Segment Start: Records provided

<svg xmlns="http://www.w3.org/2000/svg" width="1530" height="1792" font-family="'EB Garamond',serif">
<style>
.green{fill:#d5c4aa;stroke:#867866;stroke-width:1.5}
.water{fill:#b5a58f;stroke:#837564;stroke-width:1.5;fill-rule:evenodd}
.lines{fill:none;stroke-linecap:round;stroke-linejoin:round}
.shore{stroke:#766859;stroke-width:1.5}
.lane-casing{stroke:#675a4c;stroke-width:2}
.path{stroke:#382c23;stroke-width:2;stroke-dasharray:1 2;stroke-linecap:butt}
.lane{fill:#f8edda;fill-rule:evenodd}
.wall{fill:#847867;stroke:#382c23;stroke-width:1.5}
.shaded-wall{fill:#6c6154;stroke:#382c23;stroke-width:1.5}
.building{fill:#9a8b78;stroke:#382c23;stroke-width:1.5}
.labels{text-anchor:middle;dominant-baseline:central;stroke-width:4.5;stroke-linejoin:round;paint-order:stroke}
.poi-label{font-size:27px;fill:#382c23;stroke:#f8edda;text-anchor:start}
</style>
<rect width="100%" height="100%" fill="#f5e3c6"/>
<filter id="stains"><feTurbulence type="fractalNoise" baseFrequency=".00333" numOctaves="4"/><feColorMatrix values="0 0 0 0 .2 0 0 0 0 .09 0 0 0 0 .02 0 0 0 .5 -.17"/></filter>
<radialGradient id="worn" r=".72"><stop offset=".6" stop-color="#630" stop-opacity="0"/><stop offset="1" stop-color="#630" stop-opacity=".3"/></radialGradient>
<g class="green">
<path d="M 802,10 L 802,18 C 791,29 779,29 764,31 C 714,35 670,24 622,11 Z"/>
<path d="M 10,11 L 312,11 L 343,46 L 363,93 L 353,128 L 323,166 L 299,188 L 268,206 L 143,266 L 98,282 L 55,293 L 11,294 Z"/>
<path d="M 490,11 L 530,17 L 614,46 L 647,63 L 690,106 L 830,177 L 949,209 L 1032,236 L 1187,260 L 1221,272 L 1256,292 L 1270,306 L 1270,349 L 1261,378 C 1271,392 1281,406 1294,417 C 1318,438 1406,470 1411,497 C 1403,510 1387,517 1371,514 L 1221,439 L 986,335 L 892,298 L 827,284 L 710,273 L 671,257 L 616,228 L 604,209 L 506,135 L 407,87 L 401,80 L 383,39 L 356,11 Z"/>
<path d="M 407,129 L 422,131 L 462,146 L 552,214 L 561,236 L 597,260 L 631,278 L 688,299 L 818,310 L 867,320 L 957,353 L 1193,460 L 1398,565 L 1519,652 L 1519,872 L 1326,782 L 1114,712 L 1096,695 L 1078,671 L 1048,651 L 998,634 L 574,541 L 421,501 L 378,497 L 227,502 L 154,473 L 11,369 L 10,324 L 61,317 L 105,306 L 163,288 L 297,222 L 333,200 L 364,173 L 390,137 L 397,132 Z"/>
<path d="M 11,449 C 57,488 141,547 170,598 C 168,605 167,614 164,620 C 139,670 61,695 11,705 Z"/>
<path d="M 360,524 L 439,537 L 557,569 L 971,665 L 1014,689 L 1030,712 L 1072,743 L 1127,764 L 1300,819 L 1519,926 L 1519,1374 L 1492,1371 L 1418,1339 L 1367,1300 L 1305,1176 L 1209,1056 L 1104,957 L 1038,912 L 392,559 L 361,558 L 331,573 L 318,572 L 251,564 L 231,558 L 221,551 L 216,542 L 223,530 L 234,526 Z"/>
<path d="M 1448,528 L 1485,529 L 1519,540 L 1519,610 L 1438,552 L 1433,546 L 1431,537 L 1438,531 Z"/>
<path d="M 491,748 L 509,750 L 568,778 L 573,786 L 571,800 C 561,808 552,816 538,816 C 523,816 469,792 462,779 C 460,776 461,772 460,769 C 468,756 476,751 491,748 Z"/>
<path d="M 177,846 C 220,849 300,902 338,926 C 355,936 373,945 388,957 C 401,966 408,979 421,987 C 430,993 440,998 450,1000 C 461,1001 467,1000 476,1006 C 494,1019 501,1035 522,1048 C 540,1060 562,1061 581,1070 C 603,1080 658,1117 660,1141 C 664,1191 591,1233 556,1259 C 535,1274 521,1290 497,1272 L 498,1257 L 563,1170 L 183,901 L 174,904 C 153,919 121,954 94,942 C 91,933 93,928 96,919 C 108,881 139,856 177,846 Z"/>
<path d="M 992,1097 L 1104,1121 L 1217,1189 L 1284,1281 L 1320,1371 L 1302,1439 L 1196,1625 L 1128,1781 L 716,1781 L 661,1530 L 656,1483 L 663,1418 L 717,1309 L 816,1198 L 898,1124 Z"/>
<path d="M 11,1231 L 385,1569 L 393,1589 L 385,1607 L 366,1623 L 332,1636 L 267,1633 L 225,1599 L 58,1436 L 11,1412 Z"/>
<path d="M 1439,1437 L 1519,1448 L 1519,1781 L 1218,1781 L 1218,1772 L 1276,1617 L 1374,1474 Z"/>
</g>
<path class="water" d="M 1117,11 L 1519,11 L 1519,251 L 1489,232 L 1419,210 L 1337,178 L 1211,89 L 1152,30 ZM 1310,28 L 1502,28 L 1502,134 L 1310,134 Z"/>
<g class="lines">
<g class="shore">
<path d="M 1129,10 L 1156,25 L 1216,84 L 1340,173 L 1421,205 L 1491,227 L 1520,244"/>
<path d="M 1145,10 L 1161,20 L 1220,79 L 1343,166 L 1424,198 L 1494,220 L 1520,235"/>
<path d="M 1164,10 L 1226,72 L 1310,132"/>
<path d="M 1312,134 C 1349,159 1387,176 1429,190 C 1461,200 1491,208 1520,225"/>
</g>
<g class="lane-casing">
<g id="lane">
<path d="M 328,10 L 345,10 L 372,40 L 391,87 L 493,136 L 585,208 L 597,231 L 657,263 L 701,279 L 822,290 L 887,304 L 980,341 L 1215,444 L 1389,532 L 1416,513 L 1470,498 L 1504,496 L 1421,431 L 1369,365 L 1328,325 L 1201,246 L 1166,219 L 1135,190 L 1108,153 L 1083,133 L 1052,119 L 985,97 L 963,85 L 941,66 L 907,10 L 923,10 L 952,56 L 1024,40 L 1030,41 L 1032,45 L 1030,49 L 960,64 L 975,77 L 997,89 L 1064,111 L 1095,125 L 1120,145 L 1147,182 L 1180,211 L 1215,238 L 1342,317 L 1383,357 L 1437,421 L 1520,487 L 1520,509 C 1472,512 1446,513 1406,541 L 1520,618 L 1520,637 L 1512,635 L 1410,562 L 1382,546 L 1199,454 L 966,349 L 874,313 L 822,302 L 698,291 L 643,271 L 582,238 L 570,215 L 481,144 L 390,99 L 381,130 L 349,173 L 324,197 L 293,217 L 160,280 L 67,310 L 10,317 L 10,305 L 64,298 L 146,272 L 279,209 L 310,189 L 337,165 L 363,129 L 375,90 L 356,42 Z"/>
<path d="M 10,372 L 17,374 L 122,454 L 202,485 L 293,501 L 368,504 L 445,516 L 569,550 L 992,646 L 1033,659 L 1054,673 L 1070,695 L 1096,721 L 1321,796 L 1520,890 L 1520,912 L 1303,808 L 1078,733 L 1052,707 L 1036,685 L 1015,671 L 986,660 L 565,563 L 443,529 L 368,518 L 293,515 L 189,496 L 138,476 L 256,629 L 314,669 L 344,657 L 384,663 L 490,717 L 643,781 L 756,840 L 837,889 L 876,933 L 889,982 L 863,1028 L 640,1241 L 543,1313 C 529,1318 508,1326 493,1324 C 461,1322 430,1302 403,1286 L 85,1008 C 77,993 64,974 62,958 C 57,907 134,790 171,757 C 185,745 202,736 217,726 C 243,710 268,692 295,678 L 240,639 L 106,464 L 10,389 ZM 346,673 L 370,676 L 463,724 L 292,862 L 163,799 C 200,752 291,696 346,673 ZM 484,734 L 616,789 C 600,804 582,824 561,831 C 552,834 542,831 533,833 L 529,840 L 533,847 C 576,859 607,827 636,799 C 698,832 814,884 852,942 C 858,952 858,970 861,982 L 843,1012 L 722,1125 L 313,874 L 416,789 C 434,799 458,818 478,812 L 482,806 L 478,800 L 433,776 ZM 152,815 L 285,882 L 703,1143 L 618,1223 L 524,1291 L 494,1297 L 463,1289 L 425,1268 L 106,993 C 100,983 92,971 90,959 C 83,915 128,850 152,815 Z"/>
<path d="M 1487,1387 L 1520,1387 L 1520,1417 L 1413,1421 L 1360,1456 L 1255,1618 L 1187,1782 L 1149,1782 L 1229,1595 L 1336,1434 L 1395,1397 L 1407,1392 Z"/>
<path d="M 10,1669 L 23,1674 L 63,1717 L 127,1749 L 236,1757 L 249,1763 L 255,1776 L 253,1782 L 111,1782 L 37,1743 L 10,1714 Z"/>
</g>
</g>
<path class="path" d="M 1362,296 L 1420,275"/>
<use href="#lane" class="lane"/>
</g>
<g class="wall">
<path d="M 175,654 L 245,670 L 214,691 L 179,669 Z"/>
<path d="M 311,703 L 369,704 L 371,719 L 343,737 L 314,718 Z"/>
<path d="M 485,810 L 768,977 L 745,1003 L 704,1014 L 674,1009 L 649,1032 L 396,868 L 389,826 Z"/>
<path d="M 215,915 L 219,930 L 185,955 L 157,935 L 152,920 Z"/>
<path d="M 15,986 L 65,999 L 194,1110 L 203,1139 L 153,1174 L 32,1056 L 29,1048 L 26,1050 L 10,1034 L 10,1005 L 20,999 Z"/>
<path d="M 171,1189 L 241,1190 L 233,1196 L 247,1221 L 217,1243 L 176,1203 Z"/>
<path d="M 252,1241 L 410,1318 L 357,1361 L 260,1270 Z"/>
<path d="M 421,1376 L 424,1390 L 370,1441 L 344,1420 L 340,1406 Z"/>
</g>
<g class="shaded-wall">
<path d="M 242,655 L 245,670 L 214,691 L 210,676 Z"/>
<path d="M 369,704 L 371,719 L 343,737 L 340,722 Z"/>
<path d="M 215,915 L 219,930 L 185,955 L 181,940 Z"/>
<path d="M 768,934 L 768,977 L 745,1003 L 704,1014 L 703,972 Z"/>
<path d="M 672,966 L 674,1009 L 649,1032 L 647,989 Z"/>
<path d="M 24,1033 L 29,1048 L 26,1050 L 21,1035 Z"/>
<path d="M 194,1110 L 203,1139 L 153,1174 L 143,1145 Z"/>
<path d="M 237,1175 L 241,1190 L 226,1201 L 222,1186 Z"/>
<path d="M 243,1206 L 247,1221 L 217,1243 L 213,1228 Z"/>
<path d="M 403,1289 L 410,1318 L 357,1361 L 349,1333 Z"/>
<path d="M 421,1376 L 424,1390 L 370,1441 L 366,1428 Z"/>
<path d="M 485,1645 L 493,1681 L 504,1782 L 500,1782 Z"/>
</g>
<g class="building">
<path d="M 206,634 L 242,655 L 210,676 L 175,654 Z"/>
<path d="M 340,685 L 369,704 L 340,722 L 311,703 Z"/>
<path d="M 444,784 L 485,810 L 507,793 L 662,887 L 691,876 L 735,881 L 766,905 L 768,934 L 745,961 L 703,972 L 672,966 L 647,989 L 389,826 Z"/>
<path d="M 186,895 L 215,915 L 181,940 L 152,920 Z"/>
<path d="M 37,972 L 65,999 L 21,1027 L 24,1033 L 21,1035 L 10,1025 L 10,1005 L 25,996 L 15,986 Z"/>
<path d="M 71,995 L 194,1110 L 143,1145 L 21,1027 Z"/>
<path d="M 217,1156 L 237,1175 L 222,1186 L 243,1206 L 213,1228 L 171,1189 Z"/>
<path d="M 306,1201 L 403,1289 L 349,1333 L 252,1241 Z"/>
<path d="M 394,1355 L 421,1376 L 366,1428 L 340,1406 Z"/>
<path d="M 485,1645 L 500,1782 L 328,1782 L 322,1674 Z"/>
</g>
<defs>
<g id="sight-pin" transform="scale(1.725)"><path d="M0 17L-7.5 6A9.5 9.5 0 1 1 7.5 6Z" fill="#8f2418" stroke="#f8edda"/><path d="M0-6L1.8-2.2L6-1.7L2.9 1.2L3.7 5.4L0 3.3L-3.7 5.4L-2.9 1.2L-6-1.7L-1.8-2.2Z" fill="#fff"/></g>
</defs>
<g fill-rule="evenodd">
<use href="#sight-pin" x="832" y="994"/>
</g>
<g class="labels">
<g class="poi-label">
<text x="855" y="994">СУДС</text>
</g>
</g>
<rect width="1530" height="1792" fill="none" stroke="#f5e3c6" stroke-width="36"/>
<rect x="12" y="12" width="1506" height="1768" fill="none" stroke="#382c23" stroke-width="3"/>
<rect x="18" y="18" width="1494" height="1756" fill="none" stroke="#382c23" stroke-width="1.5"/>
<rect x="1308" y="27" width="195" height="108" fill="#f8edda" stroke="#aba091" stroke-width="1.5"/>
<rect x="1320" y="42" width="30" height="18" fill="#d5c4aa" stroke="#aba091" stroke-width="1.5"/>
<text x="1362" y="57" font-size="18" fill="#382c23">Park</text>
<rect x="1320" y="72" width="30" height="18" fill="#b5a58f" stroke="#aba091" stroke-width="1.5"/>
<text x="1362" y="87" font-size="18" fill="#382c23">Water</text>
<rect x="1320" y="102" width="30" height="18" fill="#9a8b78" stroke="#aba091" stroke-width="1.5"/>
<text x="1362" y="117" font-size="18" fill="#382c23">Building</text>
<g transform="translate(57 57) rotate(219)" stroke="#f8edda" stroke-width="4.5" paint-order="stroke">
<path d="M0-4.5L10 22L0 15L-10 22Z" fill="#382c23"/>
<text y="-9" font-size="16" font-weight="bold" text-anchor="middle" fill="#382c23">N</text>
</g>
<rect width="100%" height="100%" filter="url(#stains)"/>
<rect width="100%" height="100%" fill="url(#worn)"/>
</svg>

Segment End: Records provided

Once you have found every line above holding the word "linecap", copy those lines.

.lines{fill:none;stroke-linecap:round;stroke-linejoin:round}
.path{stroke:#382c23;stroke-width:2;stroke-dasharray:1 2;stroke-linecap:butt}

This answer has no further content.